For more than 100 years, prodrug technology has been successfully utilized to develop therapeutics and treat patients; many widely used pharmaceuticals are, in fact, prodrugs.
A prodrug is an inactive precursor of a drug that becomes pharmacologically active in the body by normal metabolic conversion mainly through enzymatic or chemical action. Prodrugs are used when certain active drugs have unattractive ADME (Absorption, Distribution, Metabolism, and Excretion) properties, e.g., poor drug permeability or poor tolerability. A prodrug can improve the safety and efficacy of an approved drug. Prodrugs are formed from reversible linkages to active drugs.
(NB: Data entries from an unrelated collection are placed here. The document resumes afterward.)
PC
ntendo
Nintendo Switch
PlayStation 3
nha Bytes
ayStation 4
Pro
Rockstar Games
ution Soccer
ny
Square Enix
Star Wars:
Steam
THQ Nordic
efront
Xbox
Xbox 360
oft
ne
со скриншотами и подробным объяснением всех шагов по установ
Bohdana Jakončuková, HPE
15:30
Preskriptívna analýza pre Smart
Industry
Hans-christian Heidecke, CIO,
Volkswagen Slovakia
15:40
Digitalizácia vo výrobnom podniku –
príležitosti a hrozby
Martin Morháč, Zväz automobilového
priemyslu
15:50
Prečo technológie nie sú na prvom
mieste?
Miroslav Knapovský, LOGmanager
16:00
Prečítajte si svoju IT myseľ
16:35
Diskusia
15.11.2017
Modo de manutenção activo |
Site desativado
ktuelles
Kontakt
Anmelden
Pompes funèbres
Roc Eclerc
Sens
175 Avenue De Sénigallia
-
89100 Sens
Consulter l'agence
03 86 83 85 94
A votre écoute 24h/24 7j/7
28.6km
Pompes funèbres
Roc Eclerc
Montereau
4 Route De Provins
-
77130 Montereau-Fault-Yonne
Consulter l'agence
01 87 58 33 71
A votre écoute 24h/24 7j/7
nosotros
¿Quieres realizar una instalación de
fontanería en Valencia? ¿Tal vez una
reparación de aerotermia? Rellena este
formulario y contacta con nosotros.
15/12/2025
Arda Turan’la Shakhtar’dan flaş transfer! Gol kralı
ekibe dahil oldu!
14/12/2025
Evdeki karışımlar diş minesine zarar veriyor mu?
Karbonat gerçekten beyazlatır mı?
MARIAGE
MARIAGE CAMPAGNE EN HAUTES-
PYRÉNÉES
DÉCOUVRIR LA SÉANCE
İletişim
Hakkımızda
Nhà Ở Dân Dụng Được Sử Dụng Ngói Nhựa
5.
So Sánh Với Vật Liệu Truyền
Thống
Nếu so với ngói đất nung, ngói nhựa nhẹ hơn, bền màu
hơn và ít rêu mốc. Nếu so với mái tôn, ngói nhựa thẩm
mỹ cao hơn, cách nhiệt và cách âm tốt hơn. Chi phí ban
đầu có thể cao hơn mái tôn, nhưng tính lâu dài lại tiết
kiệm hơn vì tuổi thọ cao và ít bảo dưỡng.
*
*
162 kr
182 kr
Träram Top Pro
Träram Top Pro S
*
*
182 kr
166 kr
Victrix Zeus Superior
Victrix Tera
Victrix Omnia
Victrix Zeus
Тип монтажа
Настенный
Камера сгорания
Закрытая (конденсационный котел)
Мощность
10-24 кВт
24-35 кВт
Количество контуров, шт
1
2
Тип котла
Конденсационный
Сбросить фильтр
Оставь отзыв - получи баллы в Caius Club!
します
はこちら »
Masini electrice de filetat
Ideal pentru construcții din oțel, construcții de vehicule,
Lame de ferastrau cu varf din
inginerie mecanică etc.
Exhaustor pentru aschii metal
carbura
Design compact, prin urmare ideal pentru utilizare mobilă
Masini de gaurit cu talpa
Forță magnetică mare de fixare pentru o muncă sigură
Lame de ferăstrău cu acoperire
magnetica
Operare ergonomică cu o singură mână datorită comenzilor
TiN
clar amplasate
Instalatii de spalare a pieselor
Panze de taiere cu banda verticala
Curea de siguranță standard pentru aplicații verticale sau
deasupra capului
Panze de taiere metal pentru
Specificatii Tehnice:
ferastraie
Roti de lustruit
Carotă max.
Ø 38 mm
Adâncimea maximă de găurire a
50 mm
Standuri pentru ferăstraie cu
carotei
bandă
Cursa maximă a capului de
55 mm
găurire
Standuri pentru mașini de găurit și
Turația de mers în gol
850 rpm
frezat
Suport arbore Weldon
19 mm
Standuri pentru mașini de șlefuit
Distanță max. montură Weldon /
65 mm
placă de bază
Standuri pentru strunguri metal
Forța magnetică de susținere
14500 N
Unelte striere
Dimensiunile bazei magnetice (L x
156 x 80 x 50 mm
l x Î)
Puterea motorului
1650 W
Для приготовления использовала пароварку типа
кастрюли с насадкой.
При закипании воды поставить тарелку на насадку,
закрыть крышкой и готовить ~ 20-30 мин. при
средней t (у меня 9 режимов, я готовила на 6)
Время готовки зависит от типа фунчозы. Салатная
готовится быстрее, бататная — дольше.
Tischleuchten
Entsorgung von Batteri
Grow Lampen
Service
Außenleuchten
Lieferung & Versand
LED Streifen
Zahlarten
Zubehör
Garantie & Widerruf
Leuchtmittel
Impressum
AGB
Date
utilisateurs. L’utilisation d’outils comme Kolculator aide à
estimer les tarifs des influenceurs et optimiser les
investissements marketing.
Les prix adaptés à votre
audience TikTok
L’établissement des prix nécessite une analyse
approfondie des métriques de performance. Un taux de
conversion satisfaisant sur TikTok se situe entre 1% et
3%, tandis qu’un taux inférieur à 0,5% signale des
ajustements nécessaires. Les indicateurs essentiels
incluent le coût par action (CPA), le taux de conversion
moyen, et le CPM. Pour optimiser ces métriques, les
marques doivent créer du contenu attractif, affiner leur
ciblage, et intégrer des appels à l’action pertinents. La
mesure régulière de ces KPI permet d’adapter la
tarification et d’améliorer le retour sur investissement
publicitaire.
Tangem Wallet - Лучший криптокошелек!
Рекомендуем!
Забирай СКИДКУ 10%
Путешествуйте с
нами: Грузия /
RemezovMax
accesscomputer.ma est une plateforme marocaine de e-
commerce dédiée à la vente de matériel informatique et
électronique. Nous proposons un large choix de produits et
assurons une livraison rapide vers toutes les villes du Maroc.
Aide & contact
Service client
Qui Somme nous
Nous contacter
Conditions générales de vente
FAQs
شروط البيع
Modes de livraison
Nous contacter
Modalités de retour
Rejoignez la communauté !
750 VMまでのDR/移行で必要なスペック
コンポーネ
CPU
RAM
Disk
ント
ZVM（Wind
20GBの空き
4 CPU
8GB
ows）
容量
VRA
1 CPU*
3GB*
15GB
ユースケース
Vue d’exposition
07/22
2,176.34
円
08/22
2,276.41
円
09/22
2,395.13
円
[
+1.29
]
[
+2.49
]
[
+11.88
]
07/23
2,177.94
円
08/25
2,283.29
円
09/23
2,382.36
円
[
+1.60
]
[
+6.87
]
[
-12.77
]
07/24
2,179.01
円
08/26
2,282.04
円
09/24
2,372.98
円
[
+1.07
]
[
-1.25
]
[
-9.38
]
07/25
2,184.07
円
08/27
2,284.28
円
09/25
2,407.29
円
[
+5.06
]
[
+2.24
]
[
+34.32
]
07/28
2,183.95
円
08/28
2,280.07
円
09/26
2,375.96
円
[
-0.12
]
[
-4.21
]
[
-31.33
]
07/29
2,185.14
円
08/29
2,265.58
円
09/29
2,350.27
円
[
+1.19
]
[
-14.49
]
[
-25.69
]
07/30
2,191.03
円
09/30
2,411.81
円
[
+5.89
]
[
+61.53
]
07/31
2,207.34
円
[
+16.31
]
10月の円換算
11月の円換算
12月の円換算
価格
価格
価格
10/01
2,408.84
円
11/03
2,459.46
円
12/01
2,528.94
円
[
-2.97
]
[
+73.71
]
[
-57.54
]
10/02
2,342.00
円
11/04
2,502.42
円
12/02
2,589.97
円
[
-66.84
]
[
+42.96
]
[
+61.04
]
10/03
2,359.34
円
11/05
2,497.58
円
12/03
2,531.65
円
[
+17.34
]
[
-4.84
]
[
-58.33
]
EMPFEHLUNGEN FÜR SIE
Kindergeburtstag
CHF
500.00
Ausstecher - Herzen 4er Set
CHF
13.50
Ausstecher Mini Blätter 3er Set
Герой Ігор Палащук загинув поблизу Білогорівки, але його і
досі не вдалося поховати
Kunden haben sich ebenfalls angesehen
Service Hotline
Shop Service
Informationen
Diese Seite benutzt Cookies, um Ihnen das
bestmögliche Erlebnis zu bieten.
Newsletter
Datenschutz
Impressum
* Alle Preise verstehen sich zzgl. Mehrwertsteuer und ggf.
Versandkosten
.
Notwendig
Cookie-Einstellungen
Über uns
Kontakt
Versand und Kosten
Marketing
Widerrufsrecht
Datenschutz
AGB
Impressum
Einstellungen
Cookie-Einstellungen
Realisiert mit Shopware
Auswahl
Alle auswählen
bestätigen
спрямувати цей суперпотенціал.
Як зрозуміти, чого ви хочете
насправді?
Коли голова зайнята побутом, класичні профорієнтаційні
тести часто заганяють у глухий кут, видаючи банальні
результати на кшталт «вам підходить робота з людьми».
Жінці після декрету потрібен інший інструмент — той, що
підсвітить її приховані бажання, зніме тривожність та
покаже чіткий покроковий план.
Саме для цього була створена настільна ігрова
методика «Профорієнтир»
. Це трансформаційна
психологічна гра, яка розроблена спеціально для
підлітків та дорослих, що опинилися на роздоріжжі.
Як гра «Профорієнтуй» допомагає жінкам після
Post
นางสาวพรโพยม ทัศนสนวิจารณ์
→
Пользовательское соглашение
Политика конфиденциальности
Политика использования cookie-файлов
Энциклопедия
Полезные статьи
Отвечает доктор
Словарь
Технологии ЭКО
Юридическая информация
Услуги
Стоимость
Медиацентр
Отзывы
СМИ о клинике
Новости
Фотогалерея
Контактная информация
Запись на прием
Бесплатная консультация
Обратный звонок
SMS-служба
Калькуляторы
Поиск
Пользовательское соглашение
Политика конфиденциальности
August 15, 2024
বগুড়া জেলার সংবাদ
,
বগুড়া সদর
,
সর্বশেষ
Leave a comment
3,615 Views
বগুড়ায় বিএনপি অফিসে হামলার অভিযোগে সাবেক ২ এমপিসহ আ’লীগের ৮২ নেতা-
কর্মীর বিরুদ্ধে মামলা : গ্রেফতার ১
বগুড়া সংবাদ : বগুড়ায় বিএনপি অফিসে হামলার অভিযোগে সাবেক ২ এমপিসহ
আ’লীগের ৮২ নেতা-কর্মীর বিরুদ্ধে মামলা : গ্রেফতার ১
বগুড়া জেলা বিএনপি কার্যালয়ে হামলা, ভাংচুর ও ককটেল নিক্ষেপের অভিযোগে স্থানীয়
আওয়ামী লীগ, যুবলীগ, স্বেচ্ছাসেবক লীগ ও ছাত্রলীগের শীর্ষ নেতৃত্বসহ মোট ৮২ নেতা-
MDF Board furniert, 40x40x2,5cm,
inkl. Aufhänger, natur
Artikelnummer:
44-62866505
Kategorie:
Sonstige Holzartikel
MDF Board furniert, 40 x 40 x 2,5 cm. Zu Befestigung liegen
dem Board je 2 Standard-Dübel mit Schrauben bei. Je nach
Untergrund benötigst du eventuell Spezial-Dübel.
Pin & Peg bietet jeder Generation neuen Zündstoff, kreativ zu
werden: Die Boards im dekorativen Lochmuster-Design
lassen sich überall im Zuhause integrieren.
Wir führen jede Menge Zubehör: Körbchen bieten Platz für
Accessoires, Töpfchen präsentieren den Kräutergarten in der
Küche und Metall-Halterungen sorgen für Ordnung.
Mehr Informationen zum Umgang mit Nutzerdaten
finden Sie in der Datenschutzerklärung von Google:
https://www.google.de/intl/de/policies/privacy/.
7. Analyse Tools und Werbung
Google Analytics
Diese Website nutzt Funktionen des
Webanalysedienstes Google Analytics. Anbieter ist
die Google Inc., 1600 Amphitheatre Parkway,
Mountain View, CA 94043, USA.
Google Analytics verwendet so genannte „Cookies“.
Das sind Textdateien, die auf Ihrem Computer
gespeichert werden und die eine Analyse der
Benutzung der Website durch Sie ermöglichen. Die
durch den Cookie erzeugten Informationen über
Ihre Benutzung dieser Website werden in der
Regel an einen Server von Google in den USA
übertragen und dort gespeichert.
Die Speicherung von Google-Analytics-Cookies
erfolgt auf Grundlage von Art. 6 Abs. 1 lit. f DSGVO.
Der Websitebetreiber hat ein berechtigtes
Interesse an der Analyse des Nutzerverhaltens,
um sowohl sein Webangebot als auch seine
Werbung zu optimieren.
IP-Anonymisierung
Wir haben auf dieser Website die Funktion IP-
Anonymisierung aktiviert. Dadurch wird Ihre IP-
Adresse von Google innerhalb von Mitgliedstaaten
Formation of an ester is an example of a prodrug methodology for modification of a functional group of the active drug to improve lipophilicity for passive membrane transport or to increase aqueous solubility. About 10% of drugs approved worldwide can be classified as prodrugs. Notable examples of prodrugs are acetylsalicylic acid (aspirin), levodopa, sofosbuvir, lisdexamfetamine, simvastatin, and omeprazole. A prodrug may be characterized as a new chemical entity (NCE) if the drug contains no active moiety that has been previously approved by the FDA, or a 505(b)(2) if the parent drug has already been approved. Both NCEs and 505(b)(2)s are subject to exclusivity as per FDA guidelines.
Kashiv BioSciences is developing a prodrug of an injectable cancer drug that can be orally active in pill form. The program is in an early development stage.